Yoan Moncada, the No. 1 prospect in baseball bringing Bryant-like hype to the South Side, gave White Sox fans plenty to smile about Wednesday night, smoking a 0-2 pitch from Arrieta over the center-field fence for his first career home run.

If you need a glimpse into the future of the White Sox, at what things should look like when the rebuild reaches its apex, go watch Moncada’s home run again. And again.

While the Cubs and their World Series rings own bragging rights that stand above all others, the White Sox can also look into the third-base dugout and know they’re going about things differently — and perhaps even better — than their North Side counterparts did.

While Theo Epstein built his farm system with much-hyped draft picks (in addition to a couple extremely meaningful trades) over the years, Rick Hahn has built his in what has seemed like one fell swoop.
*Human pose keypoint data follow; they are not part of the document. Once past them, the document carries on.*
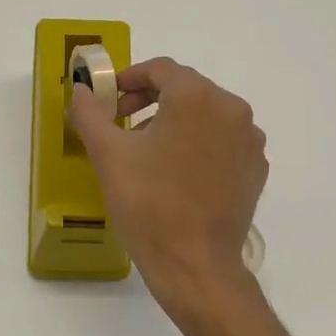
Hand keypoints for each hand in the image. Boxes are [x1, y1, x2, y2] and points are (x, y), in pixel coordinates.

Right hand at [68, 58, 266, 319]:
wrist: (195, 265)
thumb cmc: (148, 205)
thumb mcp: (108, 154)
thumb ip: (90, 112)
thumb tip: (79, 89)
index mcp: (197, 97)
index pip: (161, 69)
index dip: (129, 78)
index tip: (109, 100)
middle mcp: (232, 109)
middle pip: (186, 89)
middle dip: (151, 100)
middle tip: (123, 123)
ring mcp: (250, 140)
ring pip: (207, 114)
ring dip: (175, 122)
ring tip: (148, 152)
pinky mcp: (256, 168)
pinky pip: (224, 141)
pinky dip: (200, 144)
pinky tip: (179, 173)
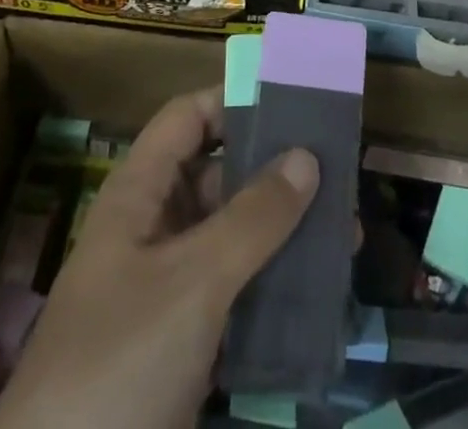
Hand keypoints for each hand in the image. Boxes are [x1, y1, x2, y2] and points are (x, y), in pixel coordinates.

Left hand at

The lightning-fast pace of the White Sox rebuild could make the five years of fifth-place finishes the Cubs experienced a non-factor on the South Side. Hahn has built arguably baseball’s best farm system in a matter of months, trading All-Star caliber big leaguers to stockpile highly touted minor leaguers and acquiring other prospects through trades and the draft who provide depth to the system.

“It’s improved,” Hahn said of the depth of his farm system before Wednesday’s game. “It has absolutely been a goal from the start, not just a matter of getting as much potential impact talent as we can but trying to set up layer upon layer of that talent, trying to get to the point when inevitably some of these guys don’t develop the way everyone has projected them to develop or an injury occurs that we have other options, that we have guys that perhaps developed a little more quickly or improved beyond what we projected as their ceiling. And the only way you get there is by having a critical mass of prospect depth.

“I would say that while we are pleased with the strides we’ve made in the last year or nine months, however long you want to draw the line, we know we still have work to do. We know we’re going to have a really important draft in 2018 and before that, another few days before this (trade) deadline and then some offseason maneuvering to take place.”

The Cubs have forever been a symbol of hope for their fans, a team that no matter how sorry the finish would always have expectations and a new chance every spring.

Though White Sox fans are unlikely to embrace the team on the other side of town, they’d be well served to take a step back and look at what has happened there. Because the Cubs’ successful rebuild, one that ended in a World Series title, could provide hope for White Sox fans, too.